Few details in filing, bankruptcy not mentioned


DETROIT — Detroit has reached an “important settlement” with some creditors as it negotiates ways to get rid of billions of dollars of debt, according to court documents filed Monday.

Details of the agreement haven’t been released.

The disclosure was made in a lawsuit involving the city, an insurance company, and a bank. The document doesn’t reveal any details, but it said Detroit no longer needs a restraining order in the case, which involves a dispute over taxes and casino revenue.

“The city reached in principle an important settlement with certain of its creditors late Friday afternoon, which we understand will be executed [Monday],” attorney Deborah Kovsky-Apap said in the court filing.

Bill Nowling, spokesman for state-appointed emergency manager Kevyn Orr, said the settlement involves swap agreements.

Detroit has pledged money from casino revenue as collateral to avoid defaulting on past pension debt payments.

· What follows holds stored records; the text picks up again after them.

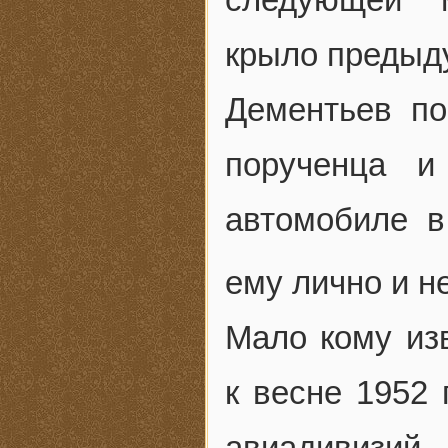
крыло предыду
Дементьев по
порученца и
автомобиле в
ему лично и н
Мало кому из
к весне 1952 
авиадивизий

The swaps are backed by insurer Syncora Guarantee Inc., which acts as a trustee and makes payments from casino revenue to parties involved in the swaps.

The settlement referred to in Monday’s court filing primarily involves Bank of America Merrill Lynch and some other entities, Mr. Nowling said.

“We have a deal in principle with the swap counterparties, but it’s not finalized yet,” said Mr. Nowling, who said details could not be released until a deal is signed.

Earlier this month, a county judge granted Mr. Orr a temporary restraining order against Syncora, which the city said was improperly withholding $11 million a month in casino payments and taxes.

Mr. Orr, a bankruptcy expert, was hired by the state in March to fix Detroit’s chronic budget deficit and solve the city’s long-term debt of about $17 billion.

Separately, in his latest quarterly report to state officials, Mr. Orr said Detroit remains in “dire” condition and could run out of money by December if more action isn’t taken to defer payments or conserve money.

The 11-page report doesn’t mention the possibility of bankruptcy.